> EXERCISE INSTRUCTIONS
Rewrite the lines from the start of the rows up to and including the line with "पुष्पअर्पित" as a Markdown table with the columns Number and Line, leaving out blank lines.

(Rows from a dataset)
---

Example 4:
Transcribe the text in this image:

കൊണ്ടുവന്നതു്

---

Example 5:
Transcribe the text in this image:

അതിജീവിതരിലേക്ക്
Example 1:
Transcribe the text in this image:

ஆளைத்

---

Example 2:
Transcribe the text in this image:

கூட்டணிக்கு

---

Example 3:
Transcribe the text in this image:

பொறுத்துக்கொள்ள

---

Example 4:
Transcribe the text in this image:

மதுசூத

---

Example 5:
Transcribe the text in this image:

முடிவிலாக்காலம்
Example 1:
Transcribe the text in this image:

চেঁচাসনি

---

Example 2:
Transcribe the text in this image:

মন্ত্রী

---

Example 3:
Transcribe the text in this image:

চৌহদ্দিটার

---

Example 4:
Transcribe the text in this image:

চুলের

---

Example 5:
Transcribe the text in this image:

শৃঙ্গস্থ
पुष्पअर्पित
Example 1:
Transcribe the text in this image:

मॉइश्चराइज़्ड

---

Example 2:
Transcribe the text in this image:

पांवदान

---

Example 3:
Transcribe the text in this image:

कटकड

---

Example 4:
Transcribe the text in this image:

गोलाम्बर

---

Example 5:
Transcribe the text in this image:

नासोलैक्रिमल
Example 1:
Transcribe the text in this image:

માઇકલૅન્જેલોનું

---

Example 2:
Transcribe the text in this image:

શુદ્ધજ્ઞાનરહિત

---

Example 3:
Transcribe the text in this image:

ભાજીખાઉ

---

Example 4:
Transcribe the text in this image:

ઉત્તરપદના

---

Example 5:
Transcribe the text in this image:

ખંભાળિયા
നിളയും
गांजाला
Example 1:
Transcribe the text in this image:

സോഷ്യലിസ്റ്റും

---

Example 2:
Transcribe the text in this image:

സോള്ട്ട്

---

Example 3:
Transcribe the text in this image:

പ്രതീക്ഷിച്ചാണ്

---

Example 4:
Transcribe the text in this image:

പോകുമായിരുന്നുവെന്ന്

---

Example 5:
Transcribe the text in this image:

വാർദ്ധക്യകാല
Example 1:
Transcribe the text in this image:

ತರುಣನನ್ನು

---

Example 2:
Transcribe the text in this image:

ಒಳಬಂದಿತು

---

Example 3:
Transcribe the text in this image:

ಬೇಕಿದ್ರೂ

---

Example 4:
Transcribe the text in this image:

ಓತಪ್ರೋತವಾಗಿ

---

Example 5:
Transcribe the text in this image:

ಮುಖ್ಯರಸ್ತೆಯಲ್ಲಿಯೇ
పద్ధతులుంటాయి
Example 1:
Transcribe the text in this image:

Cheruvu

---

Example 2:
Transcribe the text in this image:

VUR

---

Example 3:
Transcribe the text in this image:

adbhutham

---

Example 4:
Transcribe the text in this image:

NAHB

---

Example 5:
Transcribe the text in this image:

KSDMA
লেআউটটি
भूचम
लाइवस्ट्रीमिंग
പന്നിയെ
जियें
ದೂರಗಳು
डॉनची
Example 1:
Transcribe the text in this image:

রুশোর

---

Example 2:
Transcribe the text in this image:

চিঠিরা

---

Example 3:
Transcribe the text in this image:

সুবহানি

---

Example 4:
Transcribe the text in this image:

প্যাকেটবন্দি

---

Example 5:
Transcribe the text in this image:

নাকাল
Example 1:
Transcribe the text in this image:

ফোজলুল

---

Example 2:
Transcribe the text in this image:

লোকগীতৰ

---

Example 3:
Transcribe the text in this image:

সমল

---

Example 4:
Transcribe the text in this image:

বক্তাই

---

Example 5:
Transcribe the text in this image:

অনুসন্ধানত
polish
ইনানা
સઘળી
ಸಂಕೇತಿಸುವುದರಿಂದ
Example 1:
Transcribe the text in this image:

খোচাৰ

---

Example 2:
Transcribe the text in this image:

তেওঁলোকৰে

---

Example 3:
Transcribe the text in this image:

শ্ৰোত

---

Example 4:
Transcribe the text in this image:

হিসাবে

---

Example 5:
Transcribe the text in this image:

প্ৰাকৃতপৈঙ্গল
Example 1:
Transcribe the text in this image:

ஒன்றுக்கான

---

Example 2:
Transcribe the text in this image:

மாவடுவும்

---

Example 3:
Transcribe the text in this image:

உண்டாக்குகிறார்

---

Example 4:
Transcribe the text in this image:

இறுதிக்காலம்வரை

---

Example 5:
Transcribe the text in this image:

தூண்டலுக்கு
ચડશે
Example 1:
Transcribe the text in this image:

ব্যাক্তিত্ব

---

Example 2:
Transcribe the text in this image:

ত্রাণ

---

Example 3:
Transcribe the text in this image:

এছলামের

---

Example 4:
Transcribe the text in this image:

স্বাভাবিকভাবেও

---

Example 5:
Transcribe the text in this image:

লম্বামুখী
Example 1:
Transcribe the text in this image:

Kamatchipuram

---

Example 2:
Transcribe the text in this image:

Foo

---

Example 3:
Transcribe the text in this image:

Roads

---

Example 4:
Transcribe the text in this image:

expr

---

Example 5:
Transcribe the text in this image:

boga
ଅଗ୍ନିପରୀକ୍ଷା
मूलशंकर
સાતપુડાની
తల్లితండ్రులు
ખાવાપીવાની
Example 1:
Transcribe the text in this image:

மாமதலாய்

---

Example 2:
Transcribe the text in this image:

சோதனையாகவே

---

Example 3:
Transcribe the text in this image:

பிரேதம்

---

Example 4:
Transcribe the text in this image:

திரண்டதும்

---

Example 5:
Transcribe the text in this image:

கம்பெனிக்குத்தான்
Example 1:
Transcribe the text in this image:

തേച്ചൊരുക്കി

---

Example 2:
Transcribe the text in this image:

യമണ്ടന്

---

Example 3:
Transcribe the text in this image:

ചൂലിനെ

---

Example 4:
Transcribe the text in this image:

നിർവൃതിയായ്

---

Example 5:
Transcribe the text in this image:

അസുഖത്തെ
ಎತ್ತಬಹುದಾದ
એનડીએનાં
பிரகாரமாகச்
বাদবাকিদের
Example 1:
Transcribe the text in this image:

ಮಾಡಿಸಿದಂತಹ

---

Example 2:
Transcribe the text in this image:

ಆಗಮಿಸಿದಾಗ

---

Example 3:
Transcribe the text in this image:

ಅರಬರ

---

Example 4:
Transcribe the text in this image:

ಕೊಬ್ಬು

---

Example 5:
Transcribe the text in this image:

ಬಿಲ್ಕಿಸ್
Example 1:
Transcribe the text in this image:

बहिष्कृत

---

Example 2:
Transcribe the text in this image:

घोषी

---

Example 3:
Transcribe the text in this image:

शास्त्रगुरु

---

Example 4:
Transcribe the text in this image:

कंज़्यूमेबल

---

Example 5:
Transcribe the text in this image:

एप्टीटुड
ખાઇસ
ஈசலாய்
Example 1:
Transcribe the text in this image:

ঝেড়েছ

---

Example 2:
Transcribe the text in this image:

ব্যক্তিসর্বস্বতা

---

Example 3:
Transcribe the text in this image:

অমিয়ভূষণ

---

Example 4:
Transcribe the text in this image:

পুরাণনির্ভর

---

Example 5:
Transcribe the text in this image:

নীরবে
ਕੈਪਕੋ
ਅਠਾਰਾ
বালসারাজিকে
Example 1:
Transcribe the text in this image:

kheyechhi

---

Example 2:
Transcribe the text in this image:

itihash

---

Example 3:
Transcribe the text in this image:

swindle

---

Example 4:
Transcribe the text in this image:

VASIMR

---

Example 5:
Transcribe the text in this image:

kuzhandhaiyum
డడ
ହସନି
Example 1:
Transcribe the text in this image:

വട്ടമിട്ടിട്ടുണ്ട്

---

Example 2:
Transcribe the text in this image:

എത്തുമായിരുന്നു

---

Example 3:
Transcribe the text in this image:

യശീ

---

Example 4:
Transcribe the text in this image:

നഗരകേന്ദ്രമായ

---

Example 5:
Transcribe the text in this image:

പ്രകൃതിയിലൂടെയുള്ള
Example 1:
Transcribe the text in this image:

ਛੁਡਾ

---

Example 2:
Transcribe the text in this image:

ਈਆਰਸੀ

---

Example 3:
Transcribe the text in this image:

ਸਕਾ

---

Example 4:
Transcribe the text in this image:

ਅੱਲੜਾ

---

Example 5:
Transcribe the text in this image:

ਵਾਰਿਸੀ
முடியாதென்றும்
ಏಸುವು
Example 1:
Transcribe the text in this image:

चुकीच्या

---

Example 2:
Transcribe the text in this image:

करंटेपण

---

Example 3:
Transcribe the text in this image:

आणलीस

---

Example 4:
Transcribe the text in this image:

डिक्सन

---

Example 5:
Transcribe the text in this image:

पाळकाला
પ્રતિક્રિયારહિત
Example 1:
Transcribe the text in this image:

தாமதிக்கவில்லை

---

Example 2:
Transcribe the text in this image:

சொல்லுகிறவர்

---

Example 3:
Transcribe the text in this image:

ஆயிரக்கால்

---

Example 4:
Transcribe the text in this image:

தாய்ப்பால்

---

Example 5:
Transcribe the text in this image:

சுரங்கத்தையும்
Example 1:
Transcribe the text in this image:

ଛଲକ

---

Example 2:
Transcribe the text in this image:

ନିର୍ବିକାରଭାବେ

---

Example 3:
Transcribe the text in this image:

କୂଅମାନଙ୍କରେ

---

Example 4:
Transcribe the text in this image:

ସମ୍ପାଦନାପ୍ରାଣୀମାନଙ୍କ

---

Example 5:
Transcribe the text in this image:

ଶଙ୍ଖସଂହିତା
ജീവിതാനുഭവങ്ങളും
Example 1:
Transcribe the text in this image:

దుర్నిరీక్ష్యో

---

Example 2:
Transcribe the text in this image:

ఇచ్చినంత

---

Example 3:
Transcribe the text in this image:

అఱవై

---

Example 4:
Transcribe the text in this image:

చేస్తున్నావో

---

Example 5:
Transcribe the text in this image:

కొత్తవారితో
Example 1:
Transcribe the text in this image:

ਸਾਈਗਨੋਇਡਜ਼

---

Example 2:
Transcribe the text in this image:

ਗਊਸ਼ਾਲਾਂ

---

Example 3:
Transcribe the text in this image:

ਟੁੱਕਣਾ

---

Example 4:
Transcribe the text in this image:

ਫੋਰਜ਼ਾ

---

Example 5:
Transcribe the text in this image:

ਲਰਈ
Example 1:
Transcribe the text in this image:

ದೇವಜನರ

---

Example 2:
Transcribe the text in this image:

> THE SOLUTION
| Number | Line |
|---|---|
| 1 | --- |
| 2 | Example 4: |
| 3 | Transcribe the text in this image: |
| 4 | കൊണ്ടുവന്നതു് |
| 5 | --- |
| 6 | Example 5: |
| 7 | Transcribe the text in this image: |
| 8 | അതിജീവിതരിലേക്ക് |
| 9 | Example 1: |
| 10 | Transcribe the text in this image: |
| 11 | ஆளைத் |
| 12 | --- |
| 13 | Example 2: |
| 14 | Transcribe the text in this image: |
| 15 | கூட்டணிக்கு |
| 16 | --- |
| 17 | Example 3: |
| 18 | Transcribe the text in this image: |
| 19 | பொறுத்துக்கொள்ள |
| 20 | --- |
| 21 | Example 4: |
| 22 | Transcribe the text in this image: |
| 23 | மதுசூத |
| 24 | --- |
| 25 | Example 5: |
| 26 | Transcribe the text in this image: |
| 27 | முடிவிலாக்காலம் |
| 28 | Example 1: |
| 29 | Transcribe the text in this image: |
| 30 | চেঁচাসনি |
| 31 | --- |
| 32 | Example 2: |
| 33 | Transcribe the text in this image: |
| 34 | মন্ত্রী |
| 35 | --- |
| 36 | Example 3: |
| 37 | Transcribe the text in this image: |
| 38 | চৌহদ্দিটার |
| 39 | --- |
| 40 | Example 4: |
| 41 | Transcribe the text in this image: |
| 42 | চুলের |
| 43 | --- |
| 44 | Example 5: |
| 45 | Transcribe the text in this image: |
| 46 | শৃঙ্গস্থ |
| 47 | पुष्पअर्पित |